TRIAL International, l’Union panafricaine des avocats et la Fédération internationale pour les droits humains, des organisations internationales de défense des droits humains, ont engagé, lundi 20 avril 2026, une procédure judiciaire contre l’État malien devant la Cour africaine des droits de l’homme et des peuples.
Ces organisations reprochent au Mali des violations graves des droits humains liées à l’intervention d’acteurs armés transnationaux, notamment le groupe russe Wagner, aujourd’hui connu sous l’appellation Africa Corps.
Selon des sources médiatiques internationales, cette requête constitue une première en ce qu’elle vise un État ayant eu recours à des acteurs militaires et de sécurité privés. Les plaignants estiment que « la reconnaissance de la responsabilité de l’État est essentielle pour garantir justice aux victimes ».

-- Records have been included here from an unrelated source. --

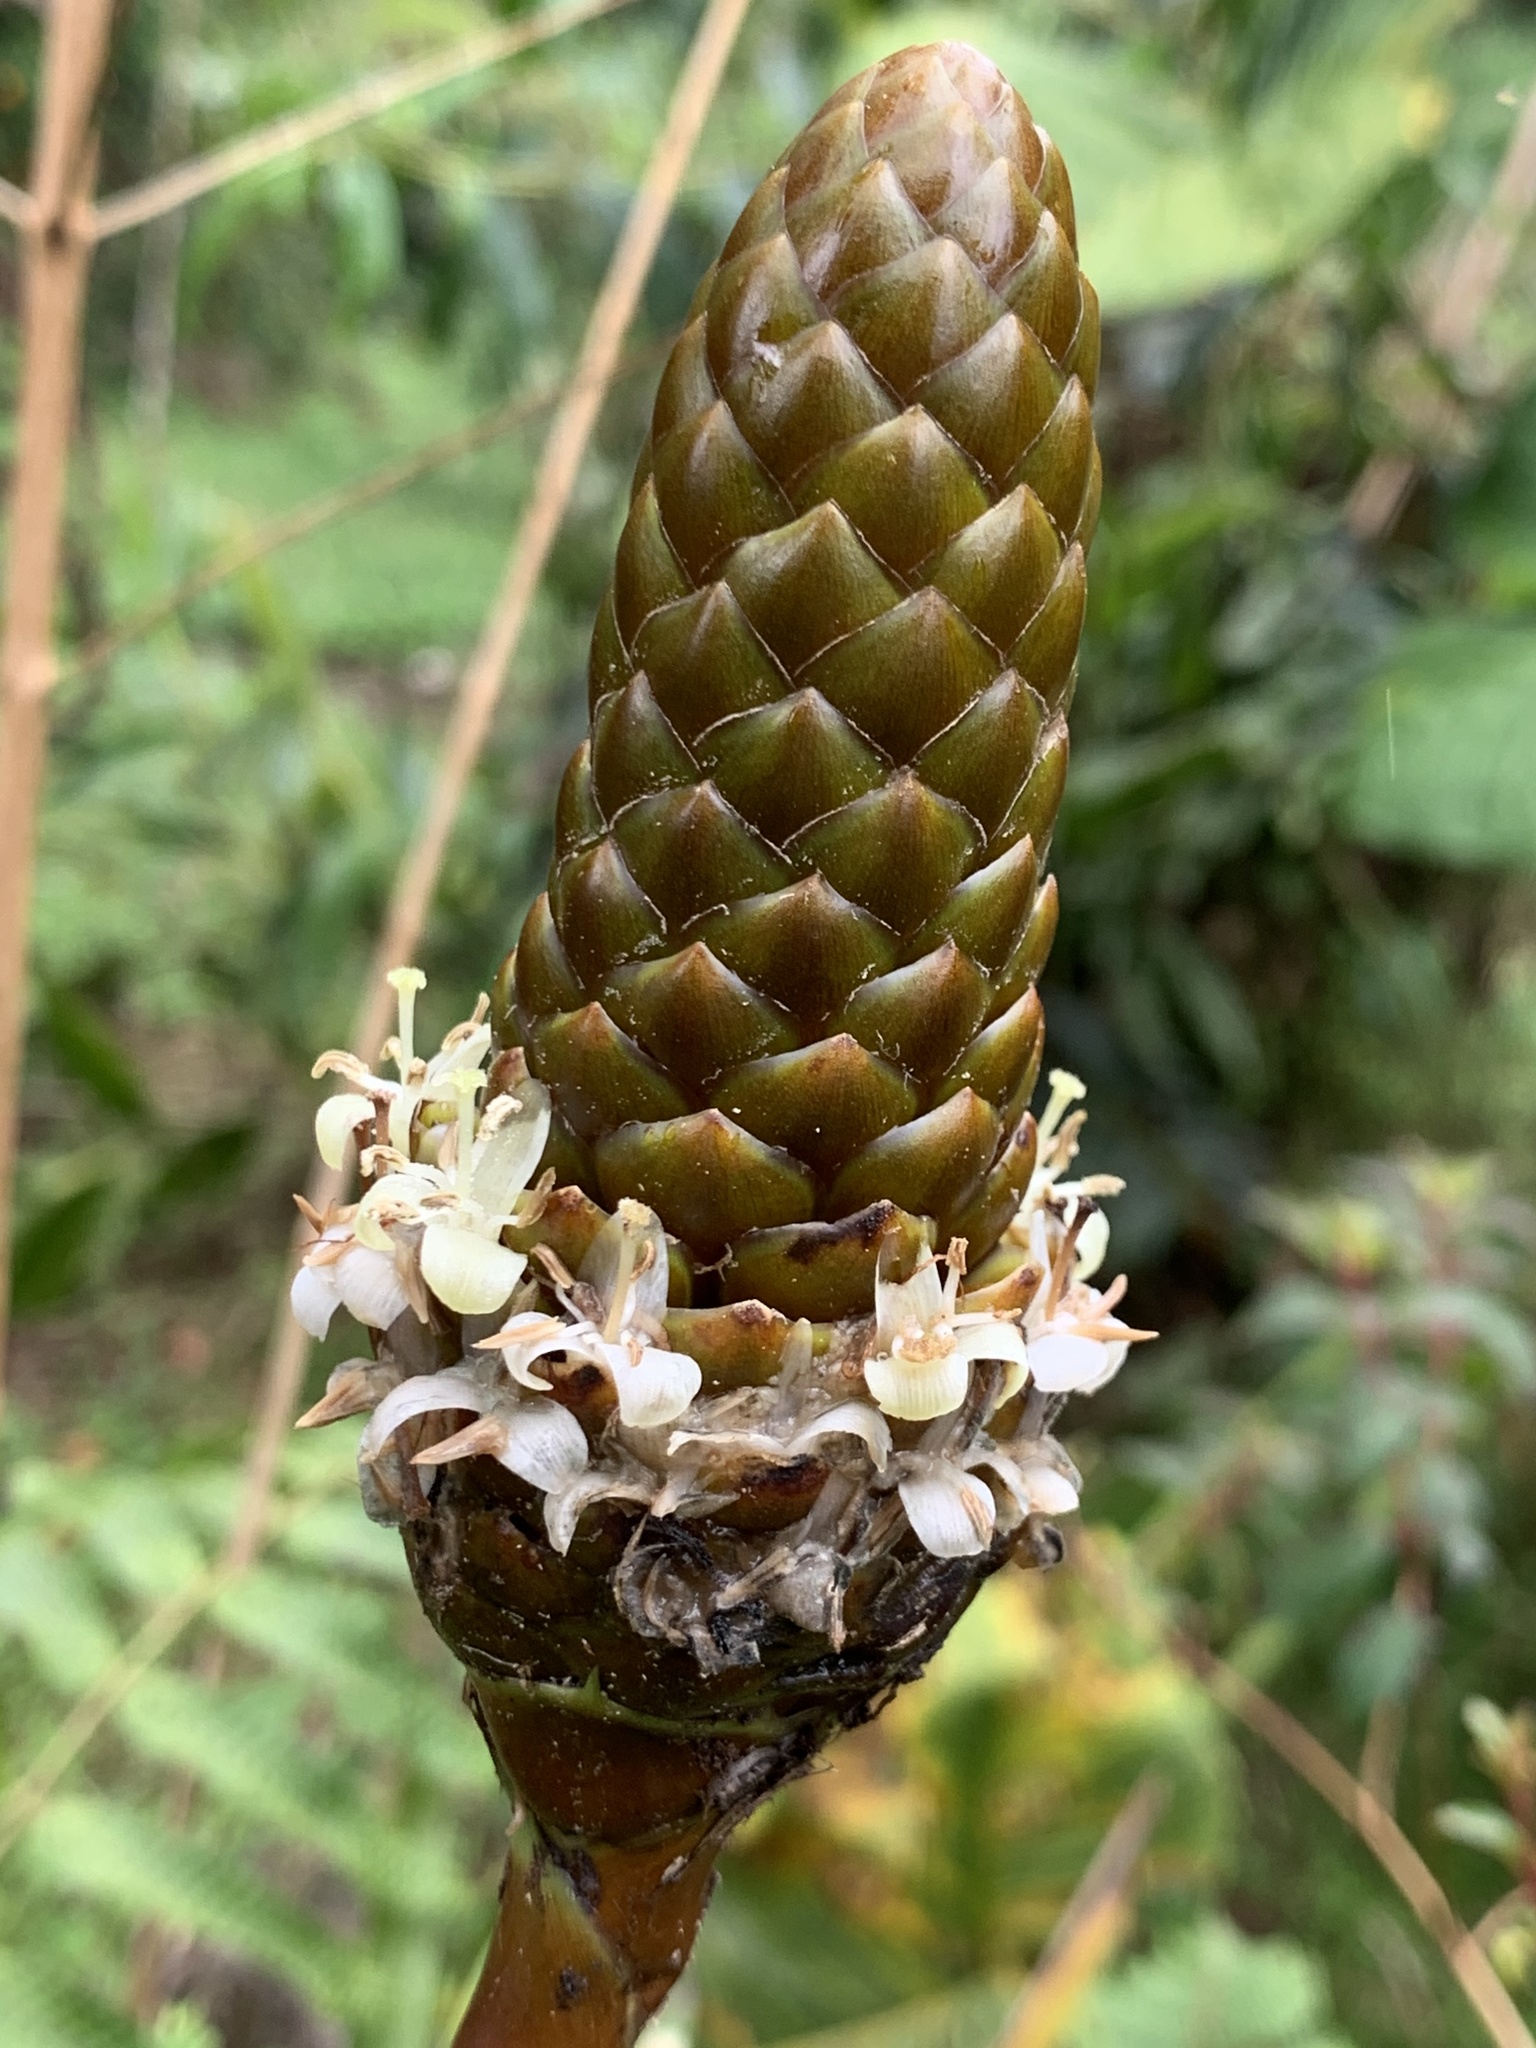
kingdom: Plantae
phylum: Tracheophyta
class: Liliopsida
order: Poales
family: Bromeliaceae
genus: Guzmania
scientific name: Guzmania coriostachya
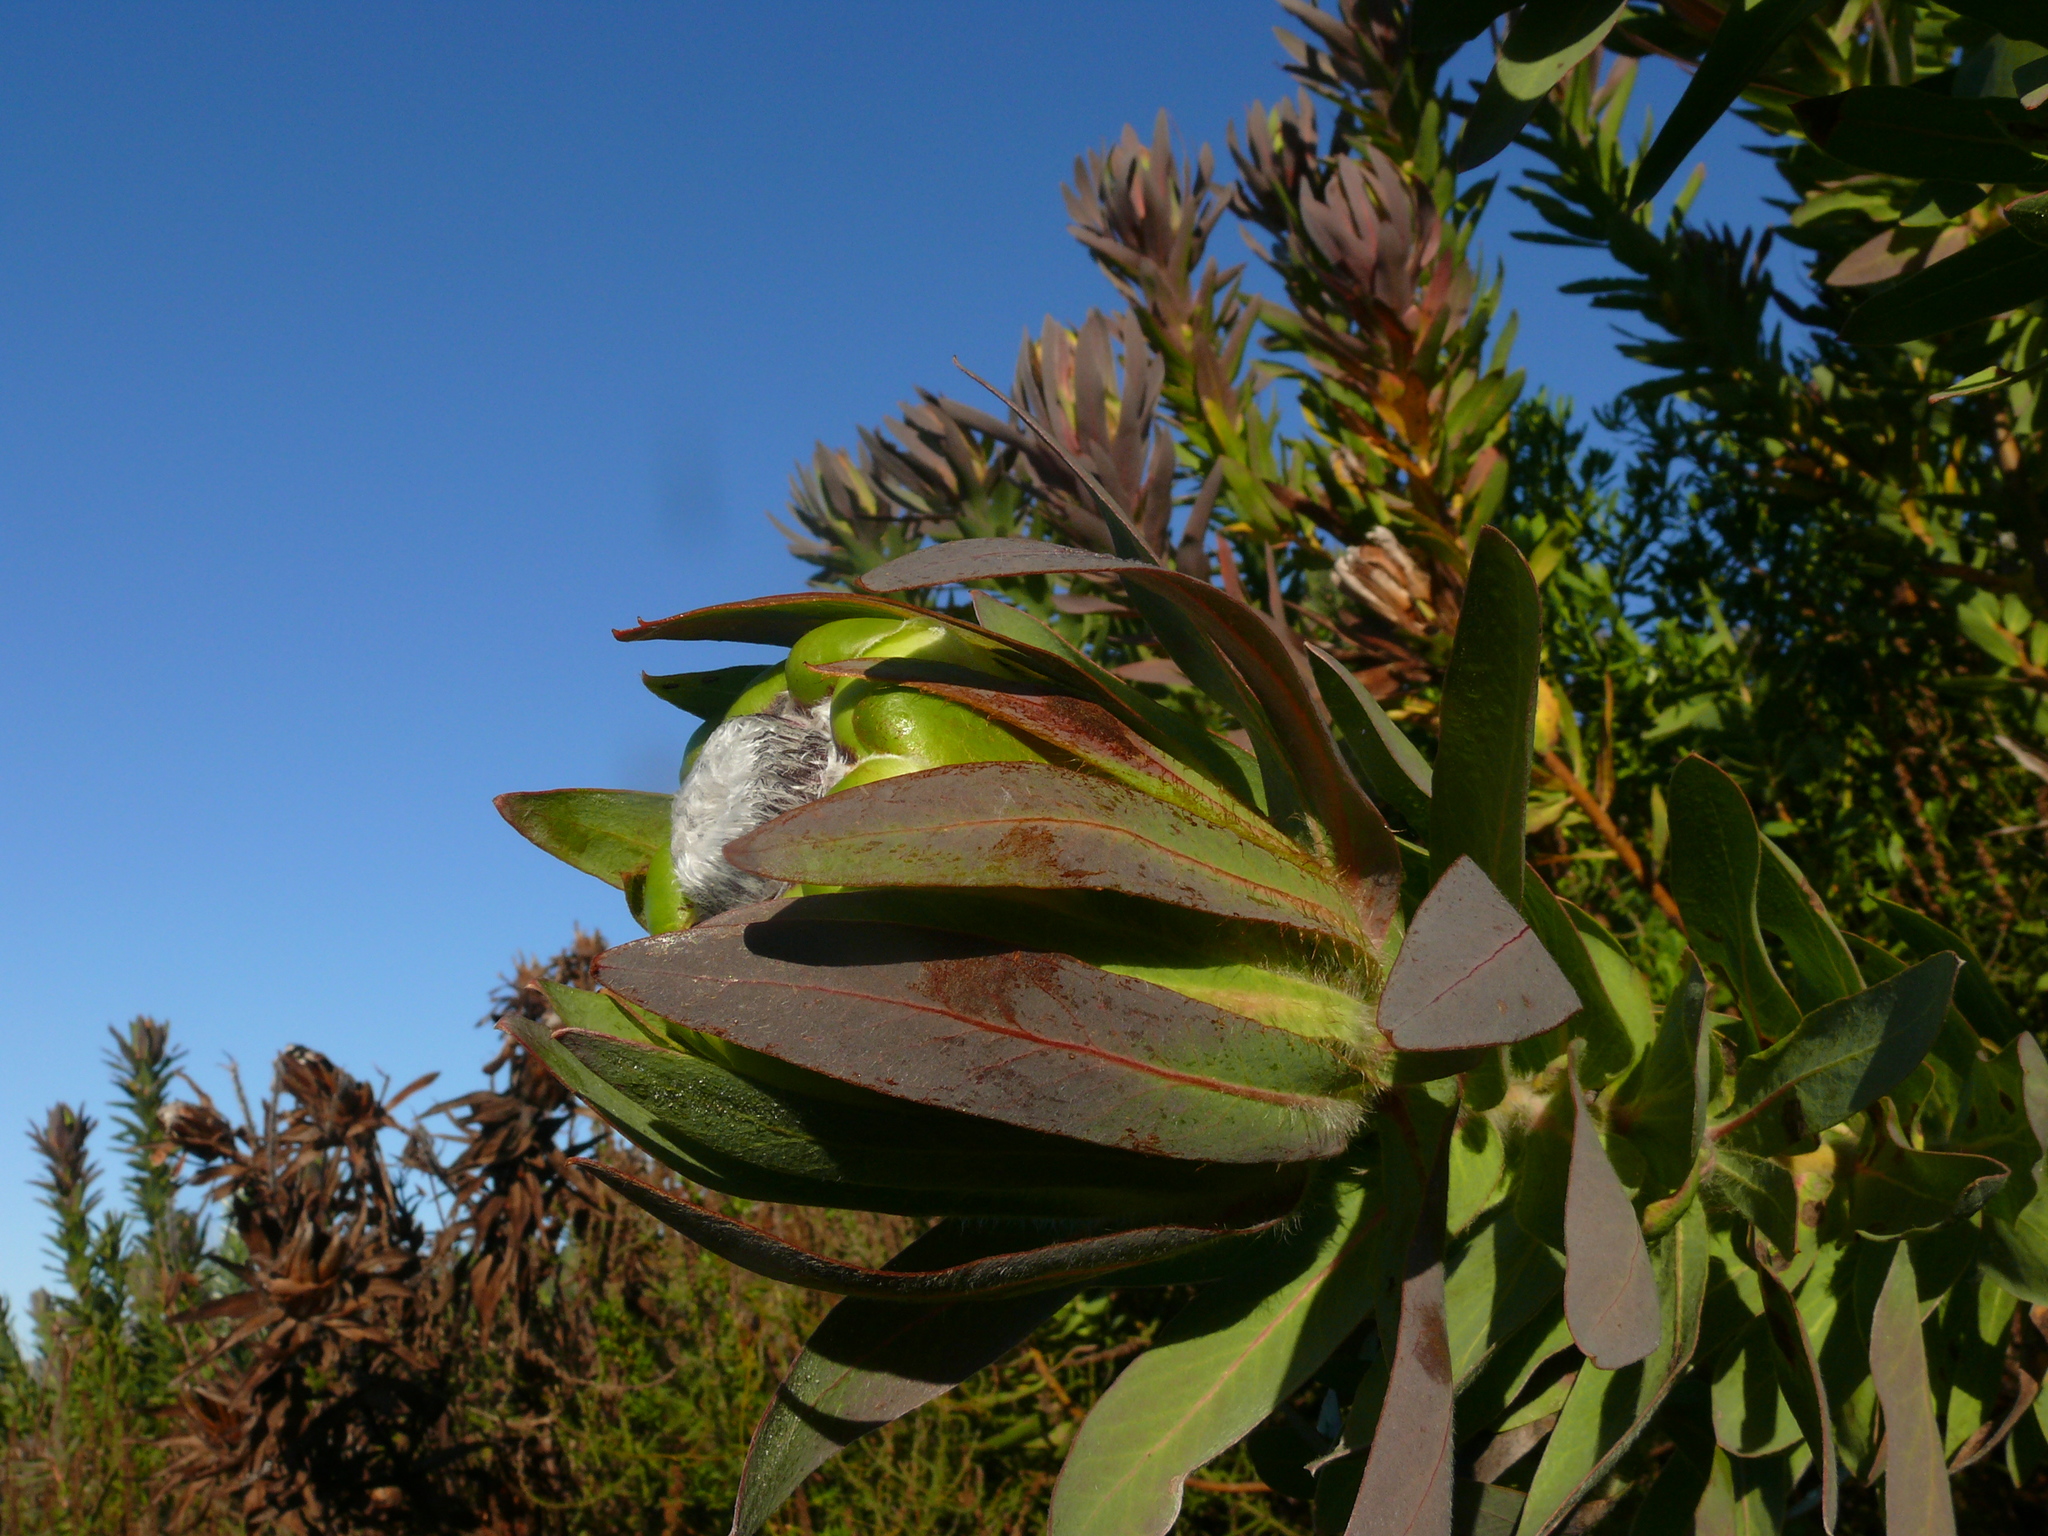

La procédure a pour objectif d’établir la responsabilité des autorités maliennes dans les exactions commises sur leur territoire. Elle met en cause, à la fois, l’absence de prévention de ces violations, le défaut de protection des populations civiles, l’insuffisance de poursuites contre les auteurs présumés, ainsi que le manque de réparation pour les victimes.
L’action judiciaire s’appuie sur des éléments de documentation fournis notamment par le Berkeley Human Rights Center et le collectif INPACT – All Eyes On Wagner. Elle cible en particulier les massacres survenus en 2022 à Moura et Hombori, dans le centre du Mali, attribués aux Forces armées maliennes en collaboration avec le groupe Wagner.
Les trois organisations entendent également mettre en lumière le rôle des acteurs militaires privés, estimant que leur recours par le Mali entre 2021 et 2022 constitue une violation de ses obligations internationales, notamment en matière de maintien de la paix.
À travers cette action, les plaignants espèrent créer un précédent juridique. Ils ambitionnent de permettre à la Cour de clarifier la responsabilité des États dans le recours à des sociétés militaires privées, une évolution susceptible d’avoir des répercussions majeures sur la jurisprudence régionale et internationale en matière de droits humains.